(Tasks to carry out)
(1) In the travel blog, what wood was the shepherd's hut built from?
(2) Transcribe the travel blog word for word, everything from "The first breathtaking" down to "to see him/her).".

(Text segment)

▬▬▬▬▬▬▬▬▬▬

Sunday, July 1, 2018

The Finish Line

Just so you don't think we did nothing but swim and laze on the beach all month, below are some photos of a few of the hundreds of artifacts in a family museum of sorts we drove to for some local history. The wine press here is made entirely of wood:


The olive press that donkeys were yolked to...and the grandson/multilingual tour guide of the farmer who once lived here:


 The shepherd's hut, constructed of juniper wood:


Now mind you, if we had known the condition of the road we had to travel to get there, we would have passed up the cultural opportunity. It was a ridiculously narrow concrete road with a series of steep 180 degree switchbacks. In a matter of 5-6 km (about 3-1/2 miles), we went from the sea level town to at least 1500 feet. The guardrail was sometimes in tact. I was somehow able to stop shaking and snap a couple pictures on the way down, though they don't really do it justice.


Note to our children - PLEASE don't do what your parents did!
And then in the midst of all this, appears a goat grazing at the edge of the cliff


Up until this drive, we thought the roads in Sardegna were pretty good, compared to some in Sicily.
After that, we needed a calm, relaxing day at the town beach.



Not to be deterred by the earlier road terror, we decided to visit Dorgali, one of the nearby mountain villages we had passed through on our way across the island (we knew this road was a piece of cake). It was a Sunday, so it was really quiet - until we tried to muscle our way into the local Rosticceria for some food to go. In typical fashion, the locals showed their manners and we never got past the pranza (lunch) crowd at the door.




And, because it NEVER rains in Sardegna in June, we had two days of off and on thunderstorms, which made for some beautiful skies from our apartment balcony.




It's been fun writing about our trip, thanks for following along. We are home now, so until next time:


(Go where the pizza takes you)

Ciao - Peggy and John



Saturday, June 23, 2018

Beaches, Cliffs, Caves and Sea

The hardest part of this posting, now that I have the technical difficulties resolved, is deciding which photos to share without boring those of you still checking this out. By the way, if you weren’t able to post a comment before, the settings are now fixed, thanks to Carlos. The summer heat has arrived so we did the one thing you must do on the Golfo di Orosei - spend the day seeing it all by water. Other than the first beach you’ll see with the umbrellas and loungers, water is the only way to reach them, unless you are a rugged mountaineer. There are pine forests, then sheer limestone cliffs and rock formations, more forests, cliffs, caves and down to the beaches.

























The first breathtaking event was jumping off the ladder of the 16 person yacht and swimming in the bluest, clearest water I’ve ever seen (no pics since we were both in the water). They ferried us in to
2 different beaches where we swam for an hour or two. The boat traffic and crowds must be unbearable in July and August. This is also a place for serious divers, spelunkers, and climbers. Our Bend family will appreciate climber at the very top of the 500 foot “needle” rock (if you can zoom in enough to see him/her).

▬▬▬▬▬▬▬▬▬▬

(Stored rows)

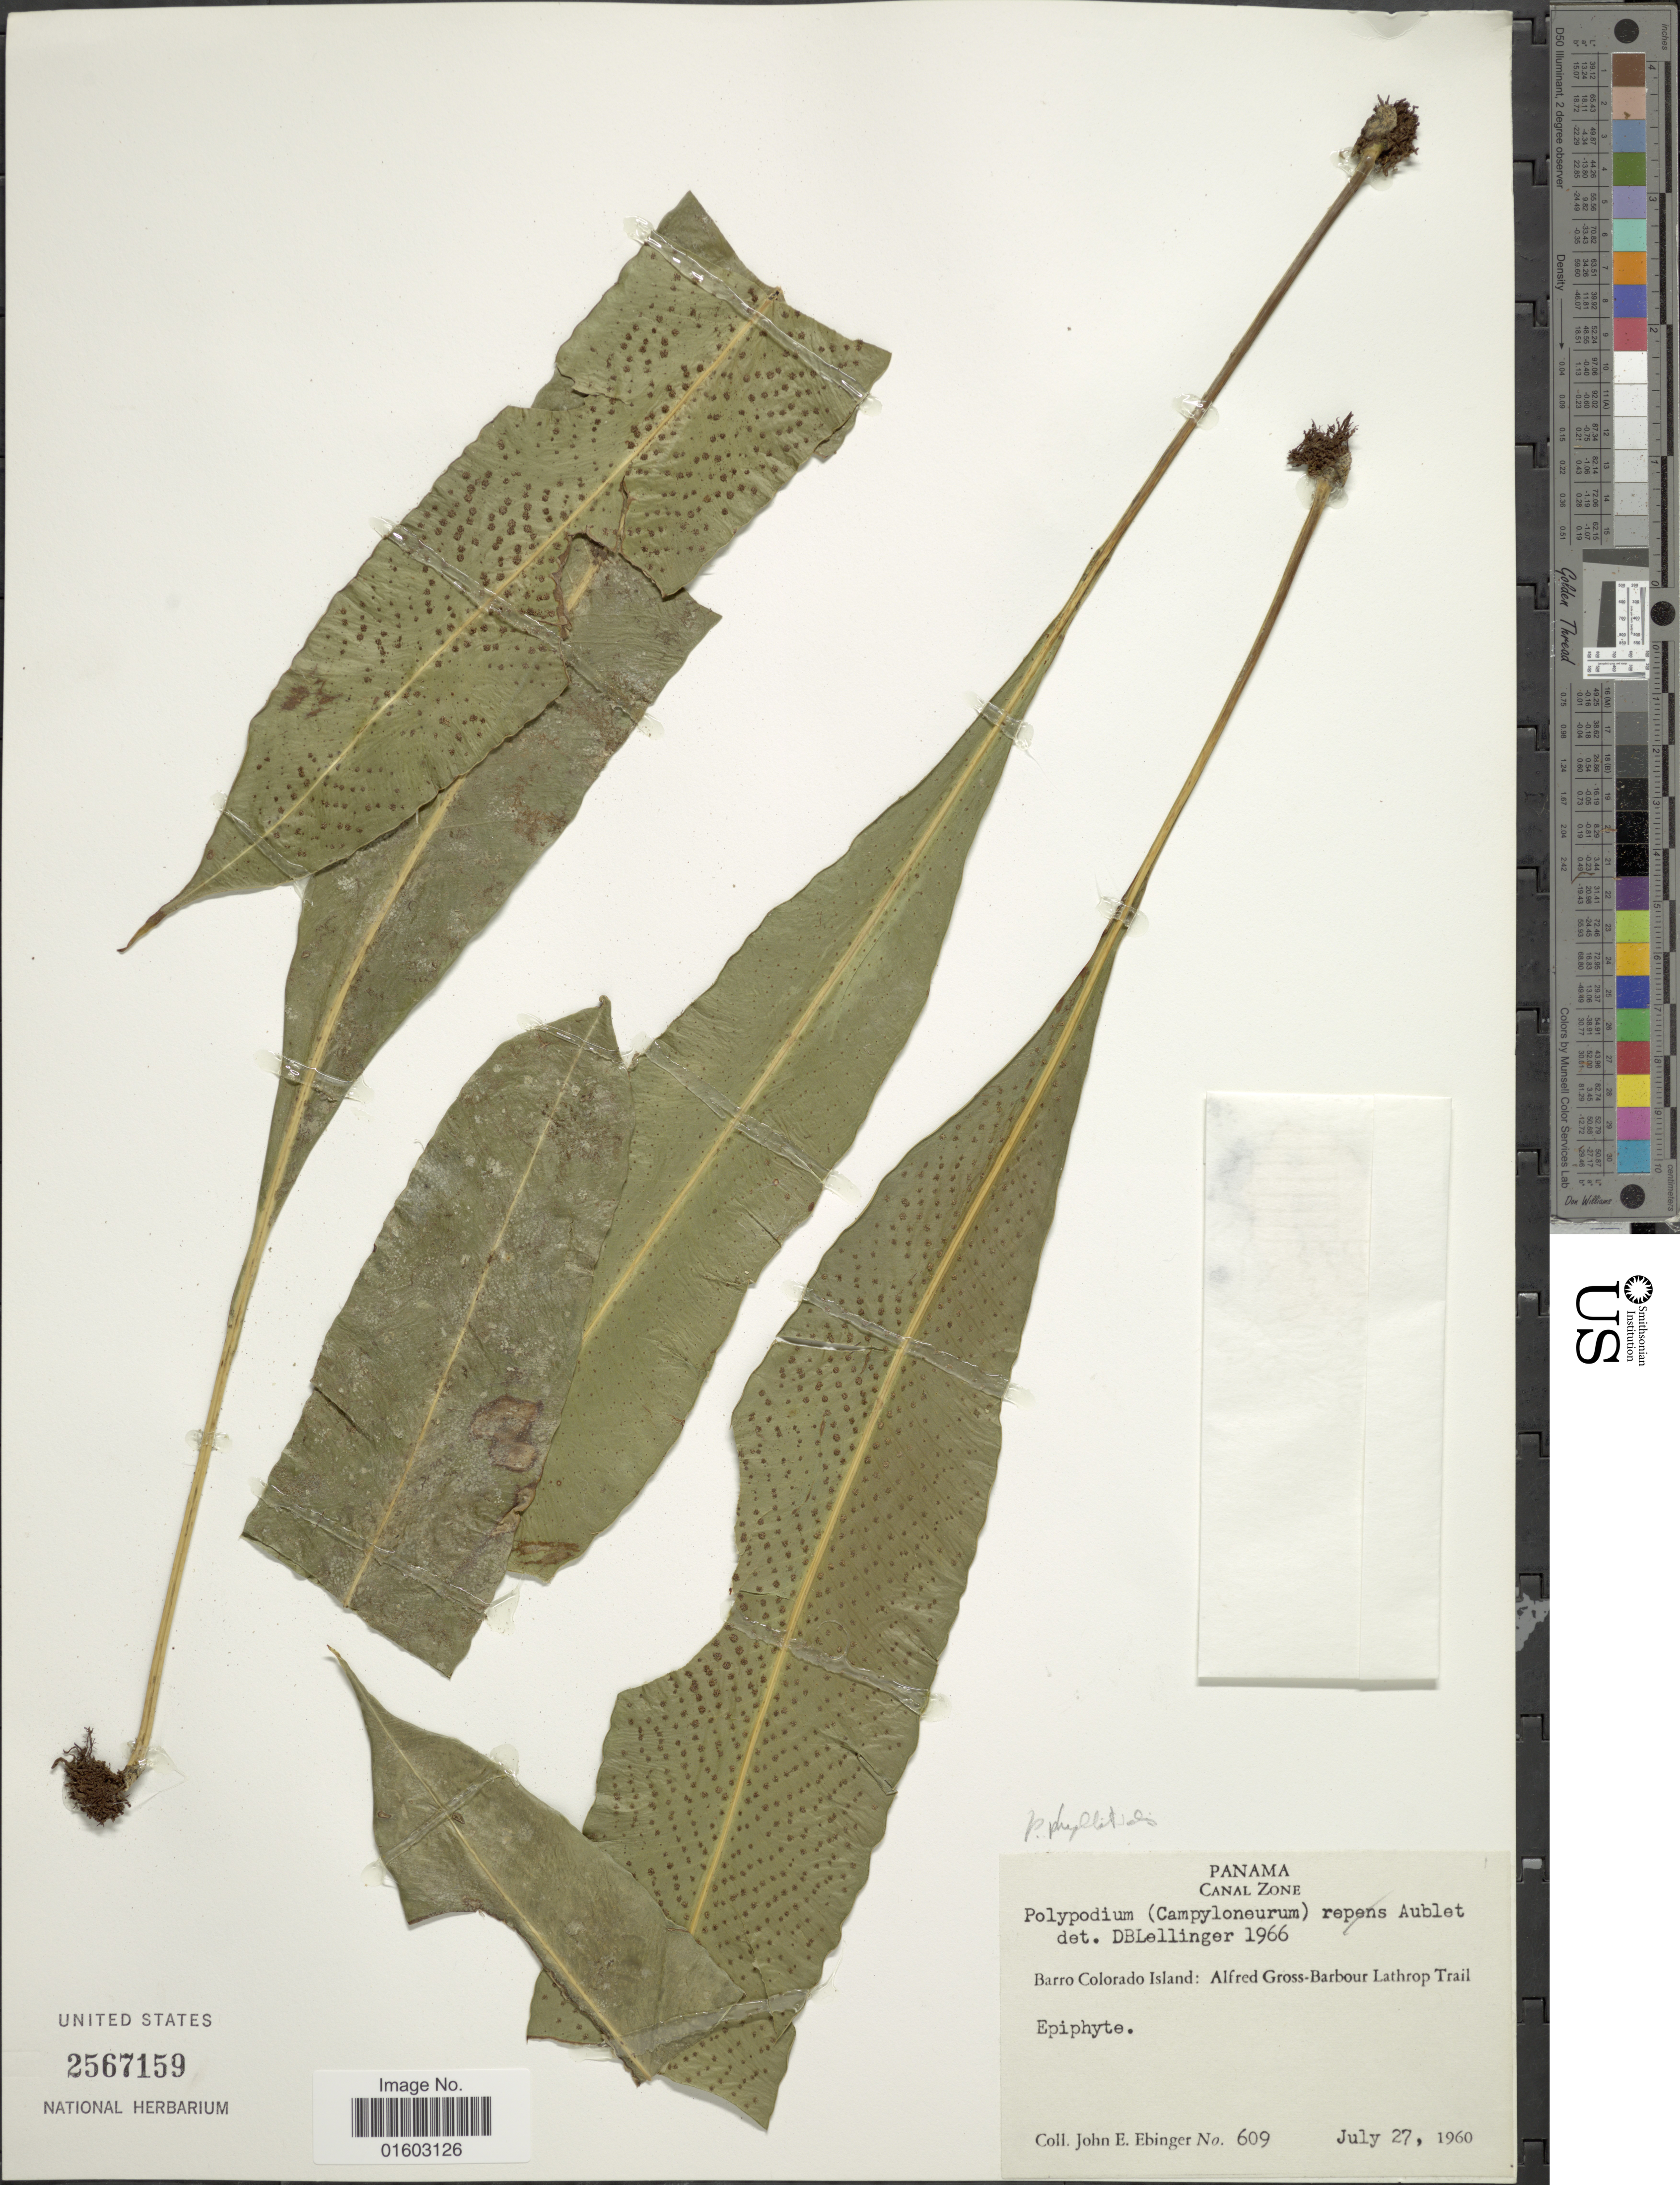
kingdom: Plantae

▬▬▬▬▬▬▬▬▬▬

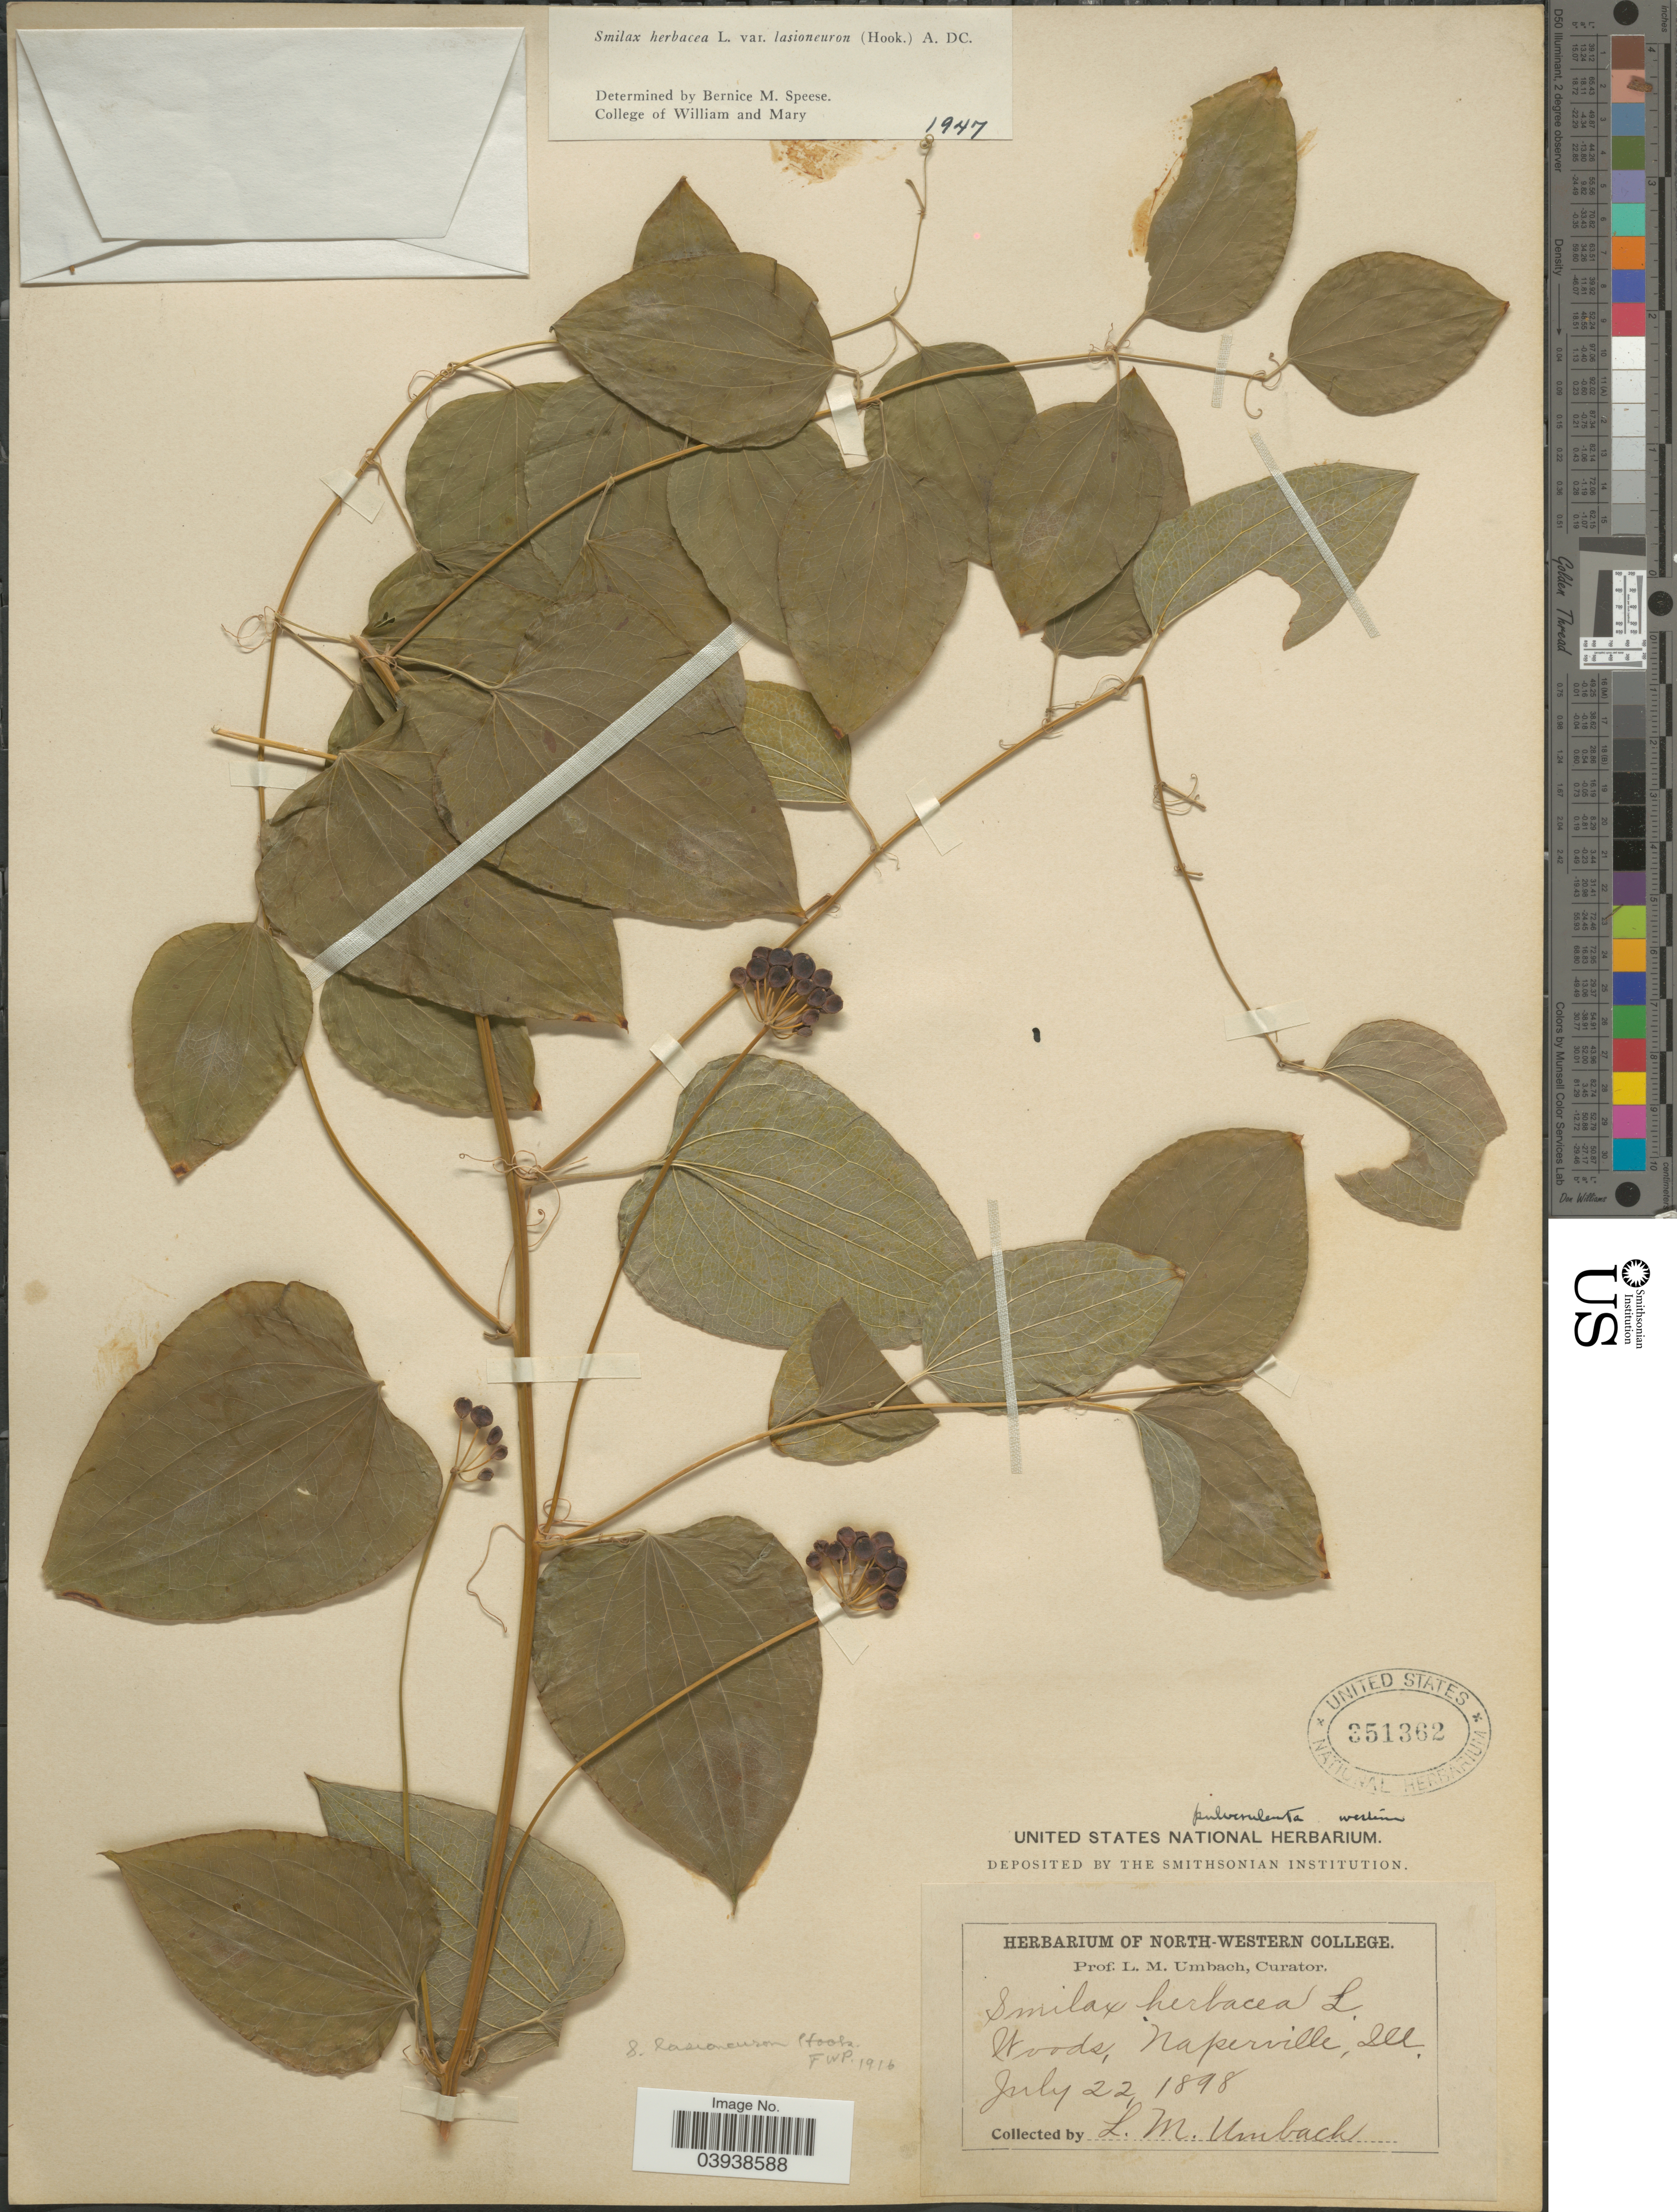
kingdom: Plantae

▬▬▬▬▬▬▬▬▬▬

(Solution set)
(1) Juniper wood.

(2)
The first breathtaking event was jumping off the ladder of the 16 person yacht and swimming in the bluest, clearest water I’ve ever seen (no pics since we were both in the water). They ferried us in to
2 different beaches where we swam for an hour or two. The boat traffic and crowds must be unbearable in July and August. This is also a place for serious divers, spelunkers, and climbers. Our Bend family will appreciate climber at the very top of the 500 foot “needle” rock (if you can zoom in enough to see him/her).